## Records for processing
◇ ◇ ◇ ◇ ◇

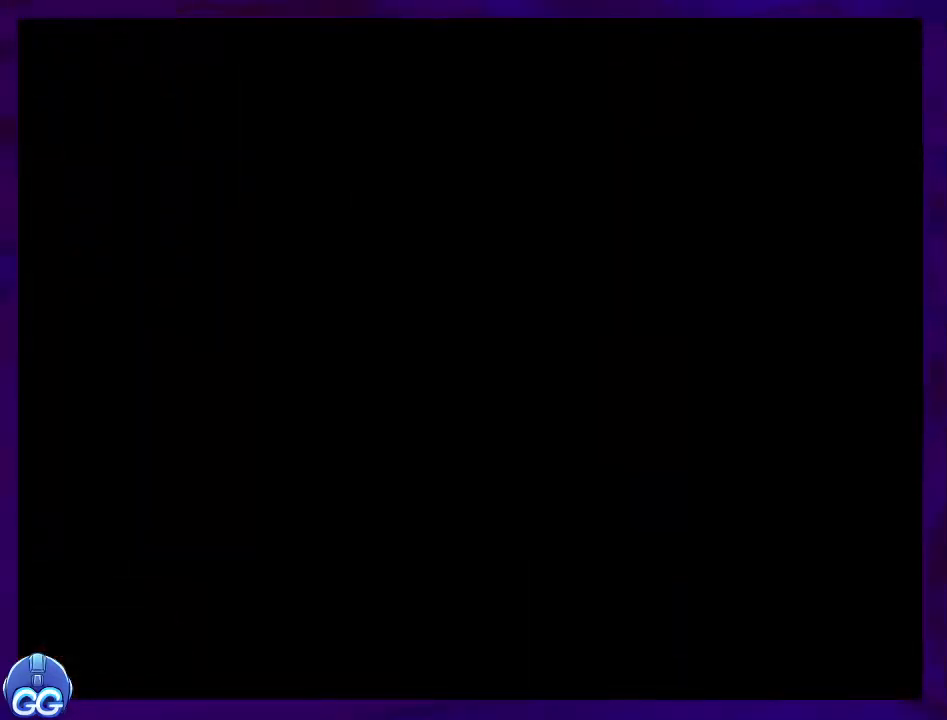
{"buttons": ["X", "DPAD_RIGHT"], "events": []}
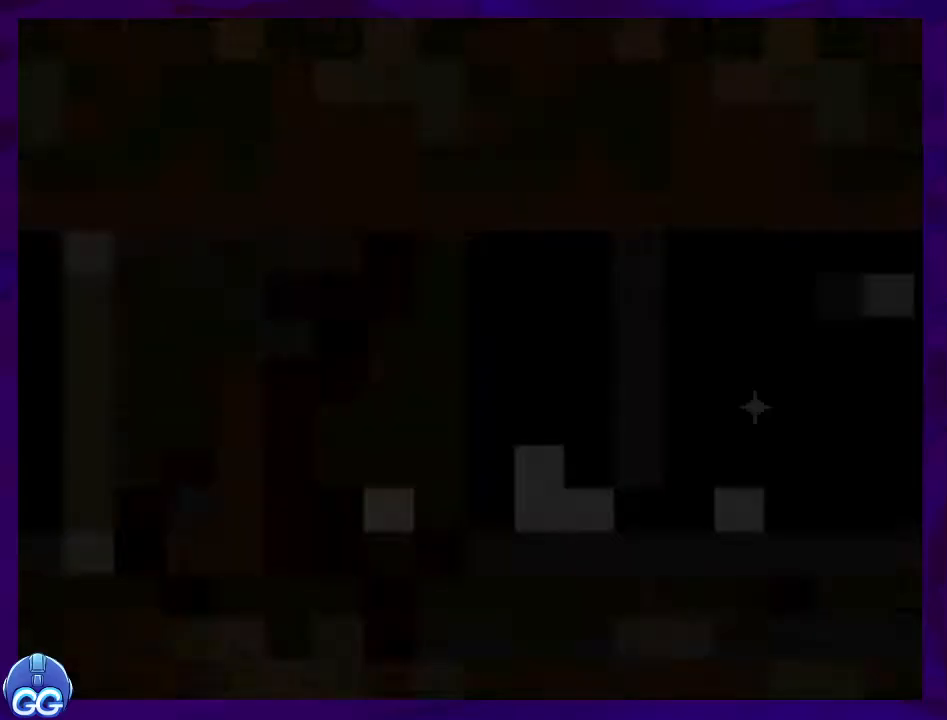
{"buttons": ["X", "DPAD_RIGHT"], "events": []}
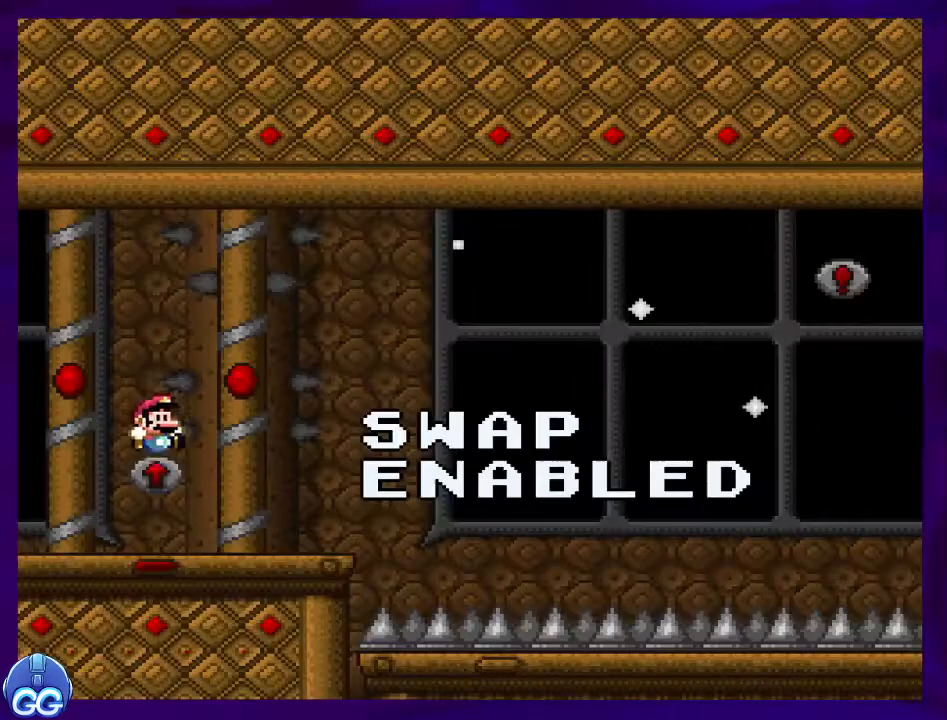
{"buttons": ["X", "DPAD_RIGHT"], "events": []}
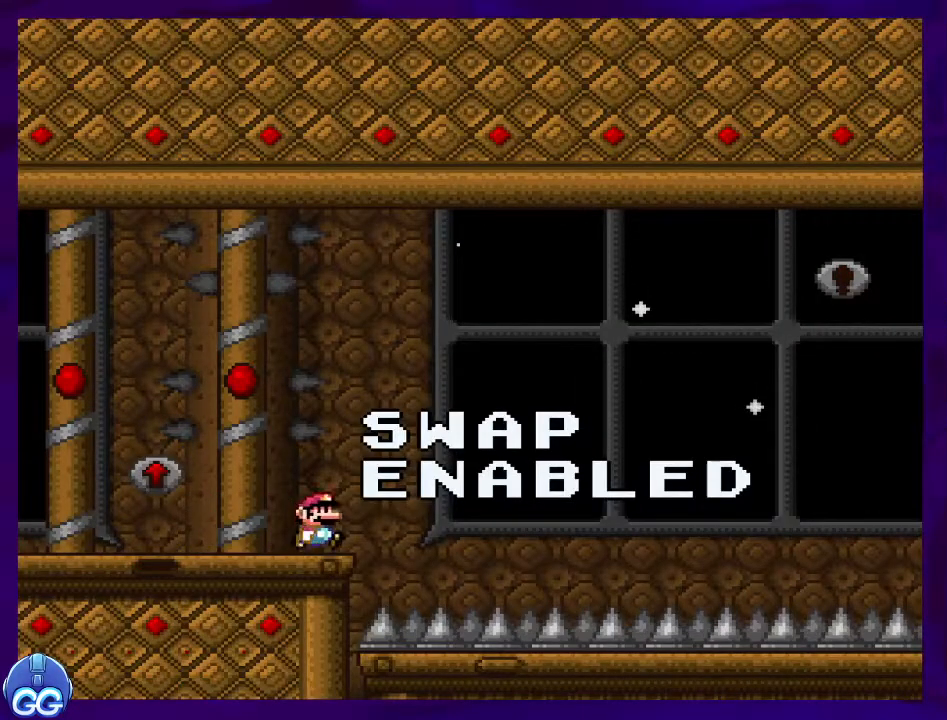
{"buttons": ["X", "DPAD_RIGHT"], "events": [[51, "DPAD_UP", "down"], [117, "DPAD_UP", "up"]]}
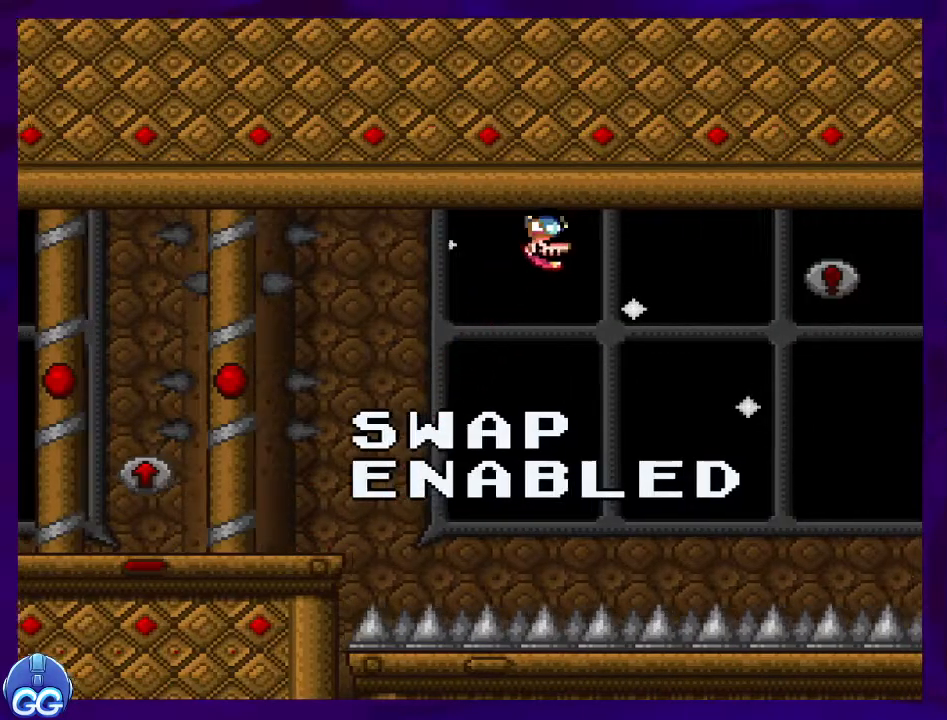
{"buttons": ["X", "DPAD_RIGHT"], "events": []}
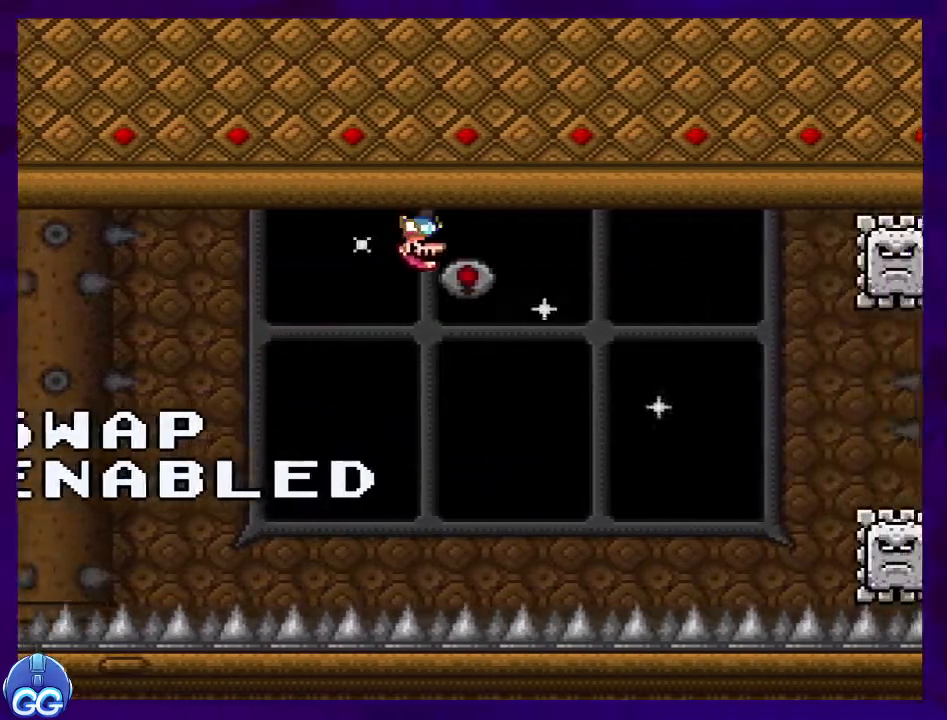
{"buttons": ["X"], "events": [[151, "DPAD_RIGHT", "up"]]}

◇ ◇ ◇ ◇ ◇

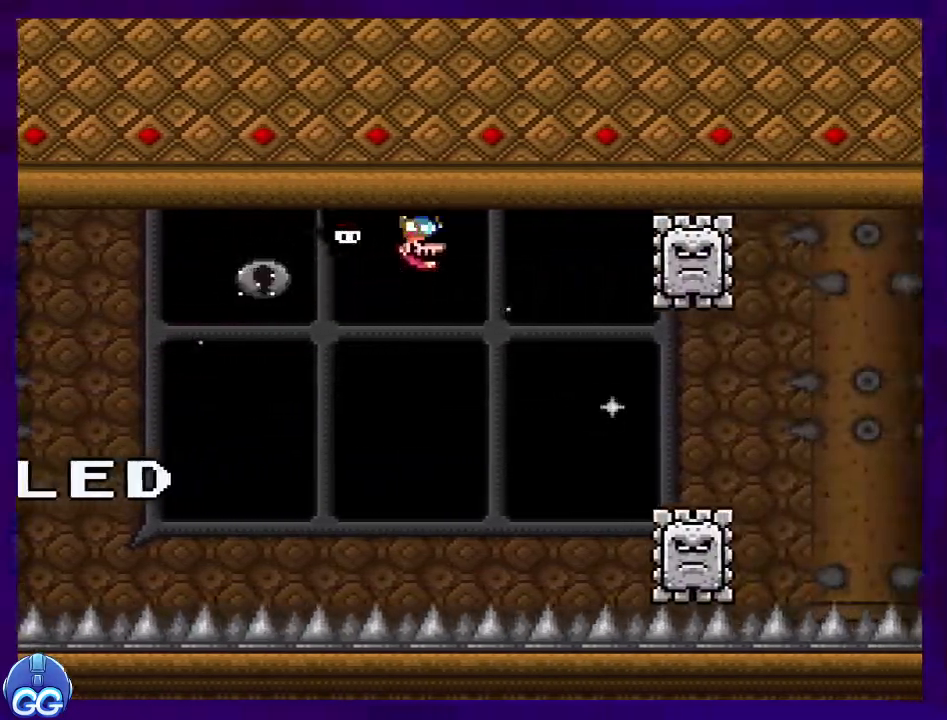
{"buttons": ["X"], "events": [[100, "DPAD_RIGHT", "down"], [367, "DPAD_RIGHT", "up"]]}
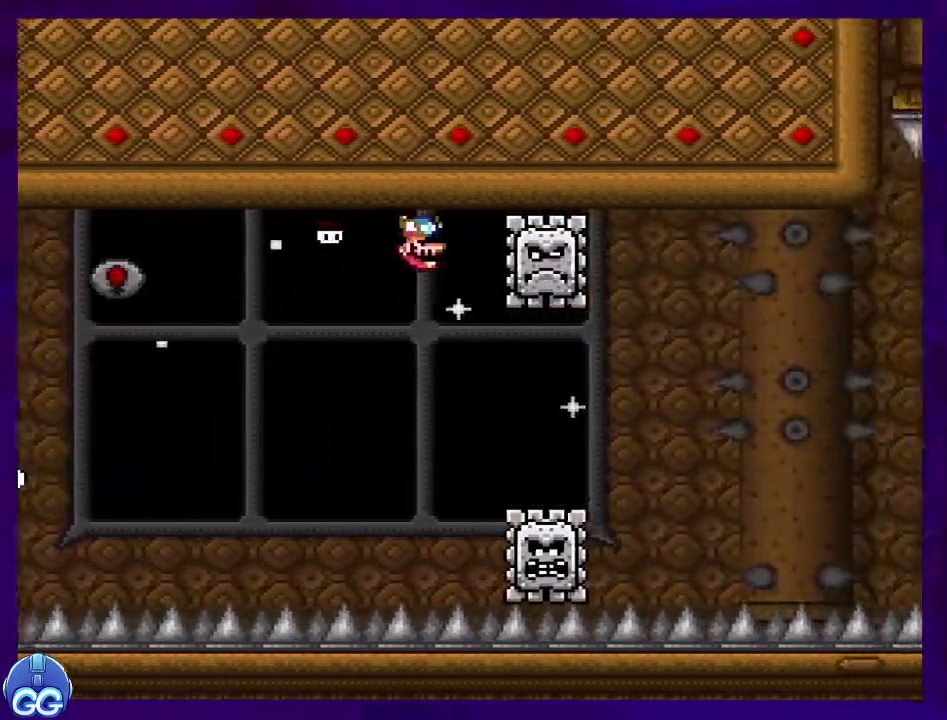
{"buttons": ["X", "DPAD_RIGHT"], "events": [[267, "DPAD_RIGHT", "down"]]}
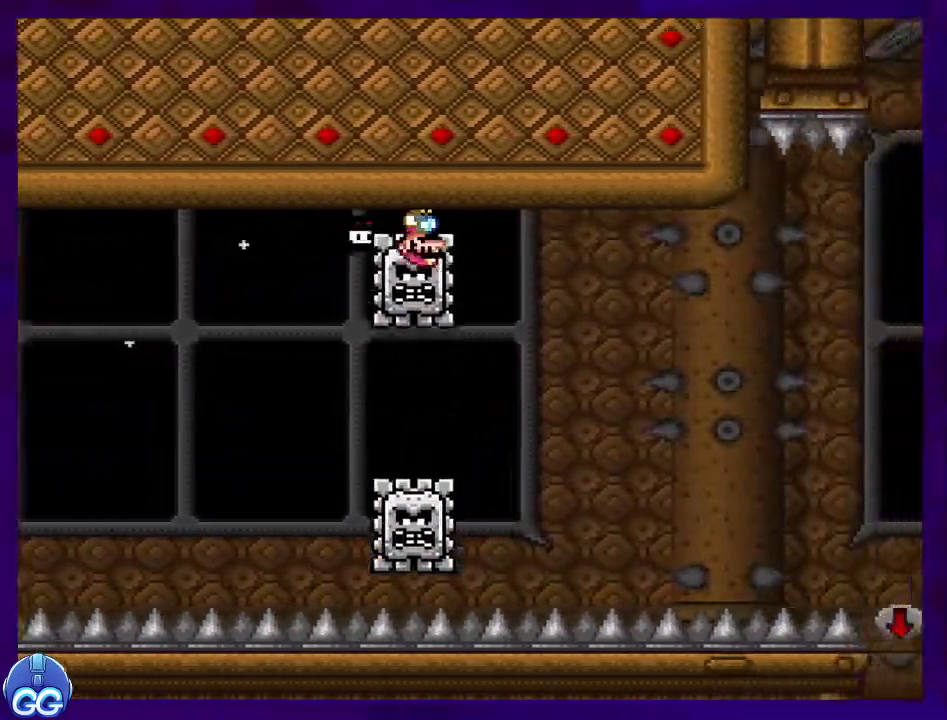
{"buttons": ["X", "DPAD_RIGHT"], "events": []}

◇ ◇ ◇ ◇ ◇

## What you need to do
Lines with the word "down" in them should be copied from the preceding records.

## Solution
{"buttons": ["X", "DPAD_RIGHT"], "events": [[51, "DPAD_UP", "down"], [117, "DPAD_UP", "up"]]}
{"buttons": ["X"], "events": [[100, "DPAD_RIGHT", "down"], [367, "DPAD_RIGHT", "up"]]}
{"buttons": ["X", "DPAD_RIGHT"], "events": [[267, "DPAD_RIGHT", "down"]]}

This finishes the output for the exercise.